Deb:Time, Risk, and Writing

Writers are not just
people who sit down and write.  They hazard themselves.  Every time
you compose a book your composition of yourself is at stake.  ~E.L.
Doctorow
The stately clock has been with us for years. When we moved,
we transported it as carefully as we had when we first brought it home, even
though it had never once while in our possession ticked off a single second. At the
new house, we found a stashed key and finally delivered it to the local clock
shop for repair.
Today we started it up precisely at 11:49, the moment at which it had long ago ceased tracking
time. The pendulum now ticks and tocks, beating a rhythm all but forgotten in our
digital age, a reminder of time passing, passing, passing.
Time is a tough foe. We race with it, beat ourselves up over
it, lose ourselves in it. In the end, time always prevails. Writing, an
inefficient pursuit at best, is especially at odds with time. As a New Year looms,
full of promise, we can’t resist looking back at all we failed to
accomplish – the unfinished manuscript, the imperfect poem, the unanswered
queries.
But writing, as Doctorow points out, is no mere way of passing
the time. It is an endeavor that entails large risks, risks that call your very
sense of self into question.
“It is only when you open your veins and bleed onto the page
a little that you establish contact with your reader,” said Paul Gallico back
in 1946. “If you do not believe in the characters or the story you are doing at
that moment with all your mind, strength, and will, if you don’t feel joy and
excitement while writing it, then you’re wasting good white paper, even if it
sells, because there are other ways in which a writer can bring in the rent
money besides writing bad or phony stories.”
Real writing, the hazardous, vein-opening kind, is at odds
with our schedule-happy, competitive, productivity-obsessed modern age. Revision is especially so. In her essay “Waiting and
Silence,” Susan Snively notes that Franz Kafka kept a sign above his desk that
said simply “Wait.” A writer’s completion of a first draft, Snively says, is
“the most exhilarating, and therefore treacherous, moment,” because we are all
too eager to show our unpolished work to the world.
The ticking of my clock is a gift, a reminder that as a
writer, I’m privileged to step beyond time. In my stories, I can mold it as I
choose. I can take immeasurable risks without leaving my chair. I can stop
time, waiting until a piece rights itself, following the example of poet
Elizabeth Bishop, who would leave gaps in her drafts where she lacked the right
words, waiting patiently for them to reveal themselves. “Her refusal to hurry a
poem was, among other things,” Snively says, “a way to say that the poem’s
special life had to be honored above her own need for closure or publication.”
The swinging pendulum of our newly-refurbished clock serves
as a steady reminder that the passion for truth trumps the march of minutes and
hours every time. In this season of joy and reflection, may we be fierce with
determination, unflinching with risks, and generous with ourselves.  
Try This:  As a remedy for the idea that writing must be
about ideas, Sydney Lea suggests that in your daily journal you note, with
minimal explanation or editorializing, things that stop you in your tracks. “Aprioristic
ideas make for writing of no vigor,” says Lea. Instead, write from your
seemingly unconnected time-stoppers. What you’ll discover, Lea promises, is
personal idiom and a range of previously unarticulated emotional truths.
Check This Out: Lea’s
exercise is one of over ninety in The Practice of Poetry, a thoughtful
collection that enlightens even the non-poets among us
.

4 thoughts on “Deb:Time, Risk, and Writing”

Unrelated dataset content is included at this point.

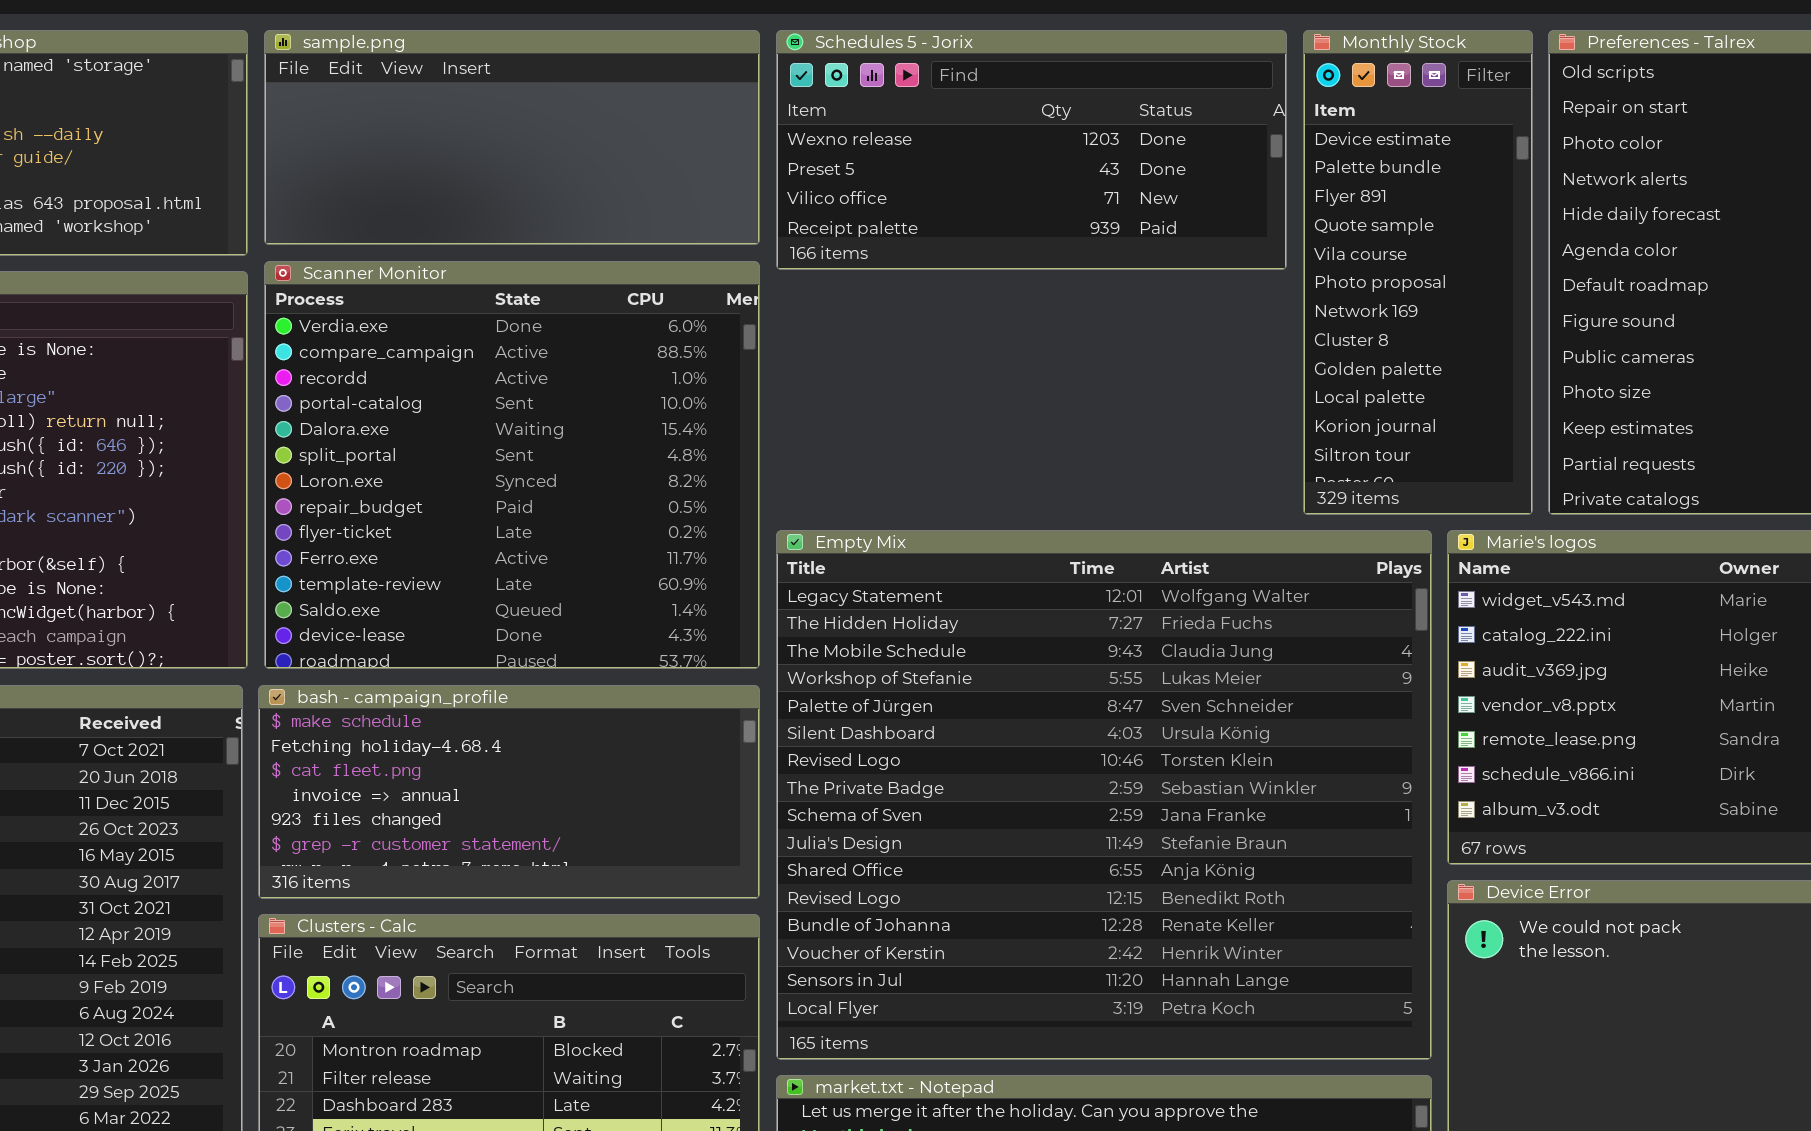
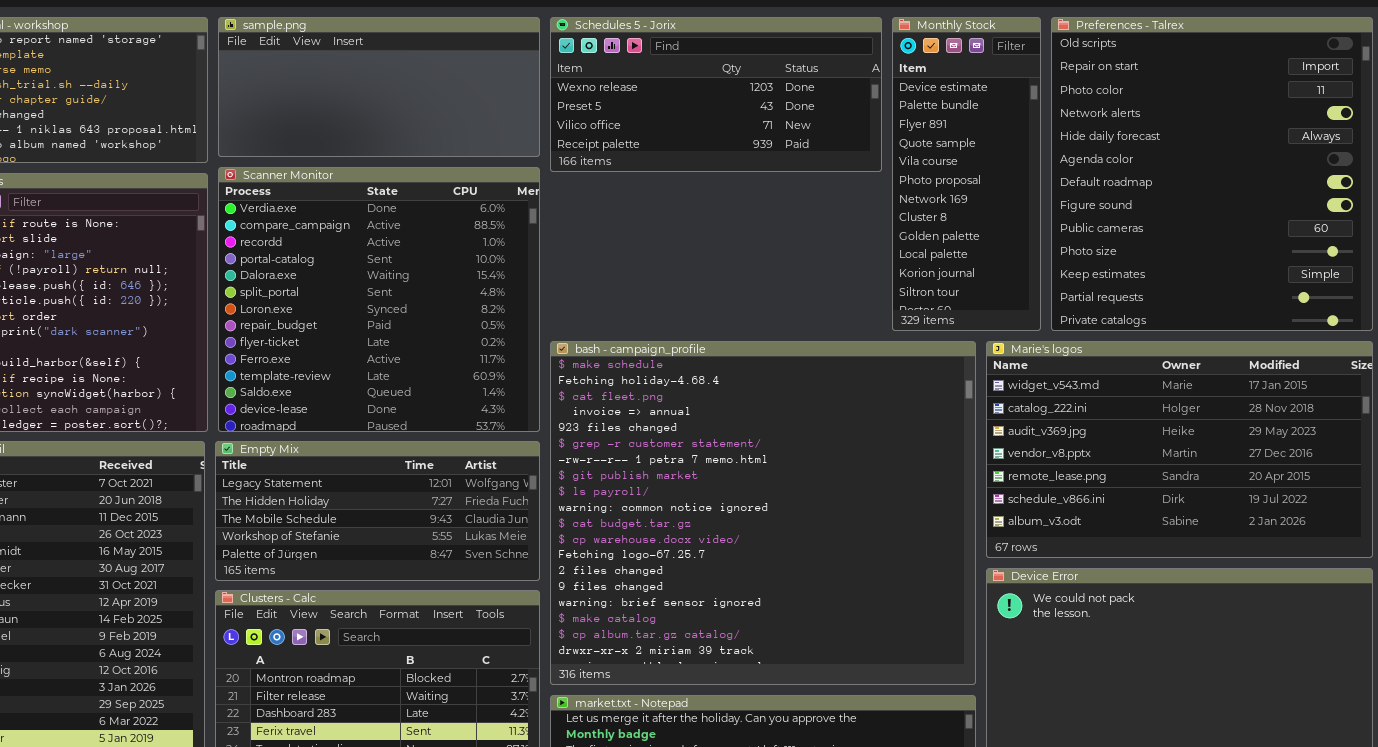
Empty Mix: [776,530,1432,1060] -> [215,441,540,581], moved, resized
bash - campaign_profile: [258,685,760,899] -> [550,341,976,685], moved, resized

  1. The Doctorow quote rings true for me: "Every time you compose a book your composition of yourself is at stake." People who don't write may not realize the personal risk that goes into the process–not only the risk that others will not like your writing, or that they will meanly belittle you for it, but more importantly the risk that it may change you in unexpected ways. But the beauty of writing risk is that it can go the other way, too–others may like or even love your writing, and more importantly it may change you for the better. The self reflection that the writing process requires may not always be fun but it has a high potential of being good for the end user, that is, the writer himself or herself.

  2. Andromeda Romano-Lax

    Loved the Doctorow quote and the entire post. Appropriate words for facing yet another new year in the sustained, awkward state of uncertainty and anticipation that seems to be the writer's fate.

  3. This is a wonderful quote and wish:
    "May we be fierce with determination, unflinching with risks, and generous with ourselves." Thank you.